Given by the artist to E. M. Forster, 20 March 1947
Collection of Bob Buckingham
Acquired by the current owner from a descendant of Bob Buckingham


There is apparent staining across the surface of the work, particularly around the edges of the painting. There is paint loss in several areas, particularly on the figure's head, the right arm and the right leg, as well as and the lower left corner of the painting, with what appears to be some retouching. There are minor scattered losses, scratches and abrasions throughout. The canvas is loose in the stretcher and would benefit from re-stretching, strengthening and a surface clean. There are scuffs overall as viewed.
"In response to your inquiry, we are pleased to provide you with a general report of the condition of the property described above. Since we are not professional conservators or restorers, we urge you to consult with a restorer or conservator of your choice who will be better able to provide a detailed, professional report. Prospective buyers should inspect each lot to satisfy themselves as to condition and must understand that any statement made by Sotheby's is merely a subjective, qualified opinion.

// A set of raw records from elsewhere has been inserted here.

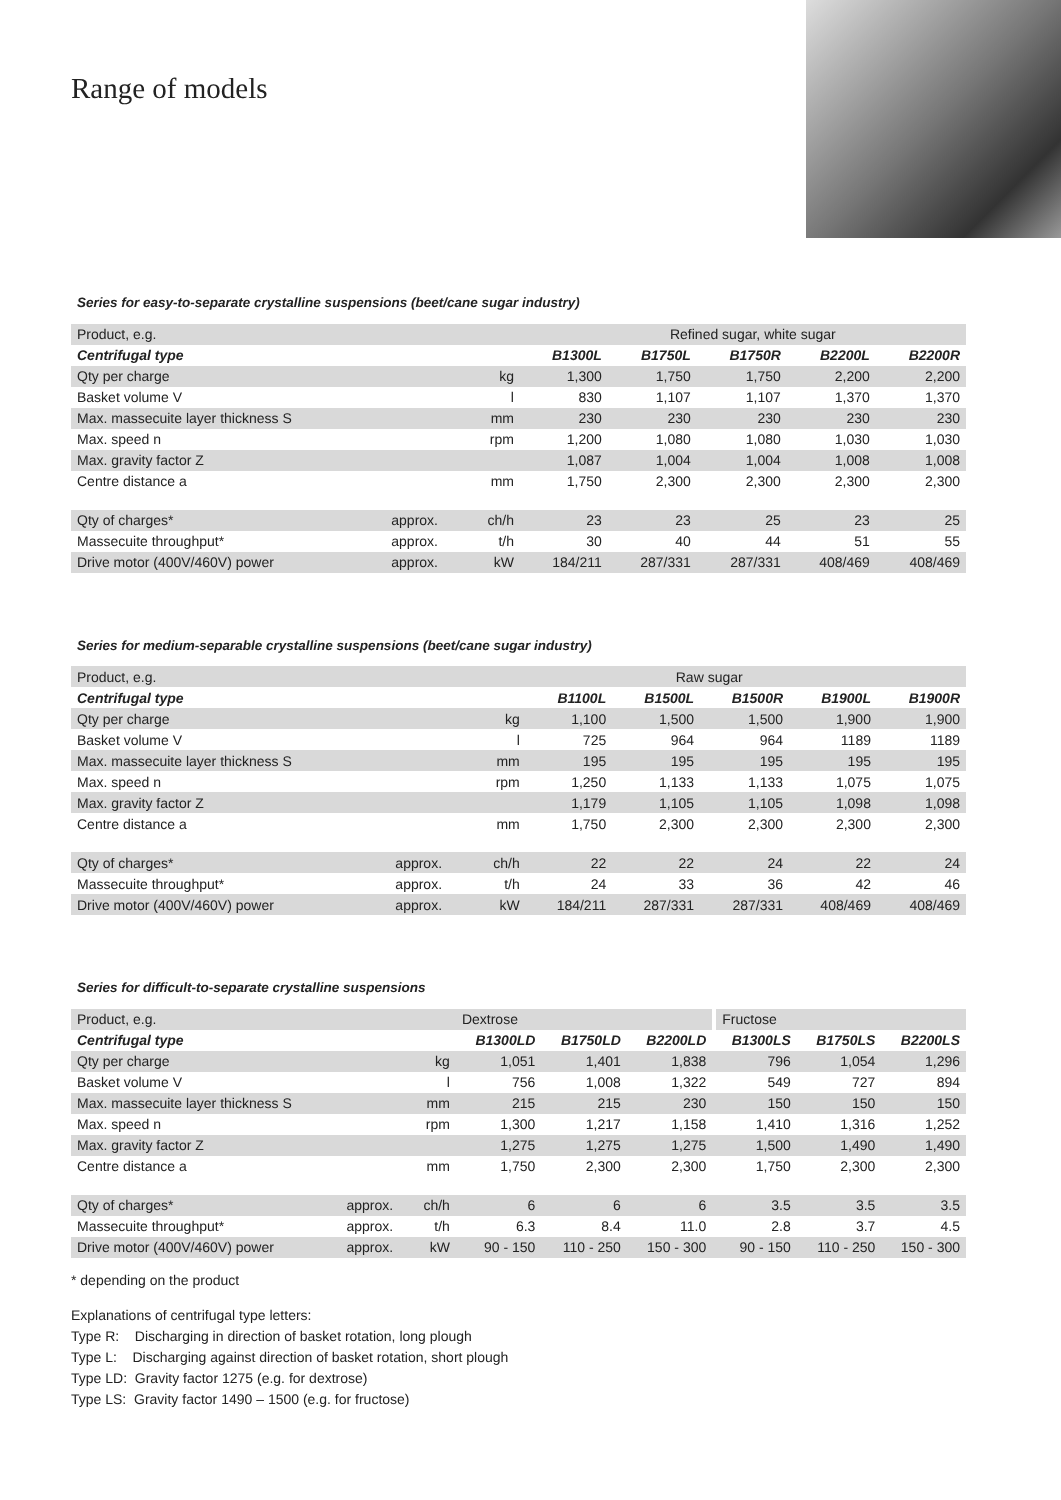Range of models
Series for easy-to-separate crystalline suspensions (beet/cane sugar industry)
| Product, e.g. | | | Refined sugar, white sugar | | | | |
| Centrifugal type | | | B1300L | B1750L | B1750R | B2200L | B2200R |
| Qty per charge | | kg | 1,300 | 1,750 | 1,750 | 2,200 | 2,200 |
| Basket volume V | | l | 830 | 1,107 | 1,107 | 1,370 | 1,370 |
| Max. massecuite layer thickness S | | mm | 230 | 230 | 230 | 230 | 230 |
| Max. speed n | | rpm | 1,200 | 1,080 | 1,080 | 1,030 | 1,030 |
| Max. gravity factor Z | | | 1,087 | 1,004 | 1,004 | 1,008 | 1,008 |
| Centre distance a | | mm | 1,750 | 2,300 | 2,300 | 2,300 | 2,300 |
| Qty of charges* | approx. | ch/h | 23 | 23 | 25 | 23 | 25 |
| Massecuite throughput* | approx. | t/h | 30 | 40 | 44 | 51 | 55 |
| Drive motor (400V/460V) power | approx. | kW | 184/211 | 287/331 | 287/331 | 408/469 | 408/469 |
Series for medium-separable crystalline suspensions (beet/cane sugar industry)
| Product, e.g. | | | Raw sugar | | | | |
| Centrifugal type | | | B1100L | B1500L | B1500R | B1900L | B1900R |
| Qty per charge | | kg | 1,100 | 1,500 | 1,500 | 1,900 | 1,900 |
| Basket volume V | | l | 725 | 964 | 964 | 1189 | 1189 |
| Max. massecuite layer thickness S | | mm | 195 | 195 | 195 | 195 | 195 |
| Max. speed n | | rpm | 1,250 | 1,133 | 1,133 | 1,075 | 1,075 |
| Max. gravity factor Z | | | 1,179 | 1,105 | 1,105 | 1,098 | 1,098 |
| Centre distance a | | mm | 1,750 | 2,300 | 2,300 | 2,300 | 2,300 |
| Qty of charges* | approx. | ch/h | 22 | 22 | 24 | 22 | 24 |
| Massecuite throughput* | approx. | t/h | 24 | 33 | 36 | 42 | 46 |
| Drive motor (400V/460V) power | approx. | kW | 184/211 | 287/331 | 287/331 | 408/469 | 408/469 |
Series for difficult-to-separate crystalline suspensions
| Product, e.g. | | | Dextrose | | | Fructose | | |
| Centrifugal type | | | B1300LD | B1750LD | B2200LD | B1300LS | B1750LS | B2200LS |
| Qty per charge | | kg | 1,051 | 1,401 | 1,838 | 796 | 1,054 | 1,296 |
| Basket volume V | | l | 756 | 1,008 | 1,322 | 549 | 727 | 894 |
| Max. massecuite layer thickness S | | mm | 215 | 215 | 230 | 150 | 150 | 150 |
| Max. speed n | | rpm | 1,300 | 1,217 | 1,158 | 1,410 | 1,316 | 1,252 |
| Max. gravity factor Z | | | 1,275 | 1,275 | 1,275 | 1,500 | 1,490 | 1,490 |
| Centre distance a | | mm | 1,750 | 2,300 | 2,300 | 1,750 | 2,300 | 2,300 |
| Qty of charges* | approx. | ch/h | 6 | 6 | 6 | 3.5 | 3.5 | 3.5 |
| Massecuite throughput* | approx. | t/h | 6.3 | 8.4 | 11.0 | 2.8 | 3.7 | 4.5 |
| Drive motor (400V/460V) power | approx. | kW | 90 - 150 | 110 - 250 | 150 - 300 | 90 - 150 | 110 - 250 | 150 - 300 |
* depending on the product
Explanations of centrifugal type letters:
Type R: Discharging in direction of basket rotation, long plough
Type L: Discharging against direction of basket rotation, short plough
Type LD: Gravity factor 1275 (e.g. for dextrose)
Type LS: Gravity factor 1490 – 1500 (e.g. for fructose)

Prospective buyers should also refer to any Important Notices regarding this sale, which are printed in the Sale Catalogue.

Catalogue Note

E.M. Forster (1879 – 1970), the distinguished English novelist whose most famous work was titled A Passage to India, visited India for the third and last time in 1945. Following a conference in Jaipur, Forster headed to Calcutta where he spent ten days escorted by Ahmed Ali the writer and author of Twilight in Delhi whom he first met in London. (P.N. Furbank, E.M. Forster: A Life, Vol. II, Secker & Warburg, London, 1978, p.261). In a letter dated November 14, 1945, Forster writes to Jack Sprott, a young man he met from his Cambridge days, of his visit to Jamini Roy's studio. (W. Moffat, E. M. Forster: A New Life, Bloomsbury, London) Forster recounts: "I got around to some studios though. The prolific Jamini Roy, of whom perhaps you should have heard, and the Calcutta Art Group..." (King's College Cambridge. WJHS/1/28/19 [excerpt]). Forster became friends with Jamini Roy and on his return to London the writer inaugurated an exhibition of Roy's paintings at the Arcade Gallery, organised by John Irwin and the India Society (P. Mitter, The Triumph of Modernism, India's artists and the avant-garde 1922-1947, London, 2007, p.110-111). This painting was presented to Forster in London on March 20th, 1947. The following day, Forster wrote to his lifelong friend Christopher Isherwood in a letter dated March 21, 1947: "A present of a large picture by Jamini Roy of a boy, perhaps a farmer, perhaps a god (Kama?) holding a parrot with his legs rather apart. “Fancy meeting those eyes in the dark!” cried little Mrs. Bolton. The picture has brought excitement and freedom to (me) in a way you may understand. It is something of my own, and it represents the goodness of India. The painter gave it me because I once admired it in his studio in Calcutta and did not say so: I talked about it in London and he heard of this." (The Huntington Library. Christopher Isherwood Papers, CI 846).

A similar blue boy with bird is illustrated in Sona Datta's publication on Jamini Roy (S. Datta, Urban Patua, The Art of Jamini Roy, Marg Publications, Mumbai, 2010, p.84). However the current lot is rare in that it is on canvas. As Datta states Roy's rendering of his figures from this period were inspired by the artist's appreciation of the Santhal tribes people of Bengal who 'represented for Roy an apogee of the rustic ideal' (ibid., p.85). W.G. Archer discusses how Roy's 'repeated recourse to Santal figures with nobility and pride proves how keenly he valued their moral qualities... a response by him to such qualities accounts in part for the more mature style which marks his work from about 1931 onwards.' (W.G. Archer, India and Modern Art, George Allen & Unwin Ltd., London, 1959, p.107). This particular painting was certainly cherished by Forster as it was given to his long term friend and companion, Bob Buckingham.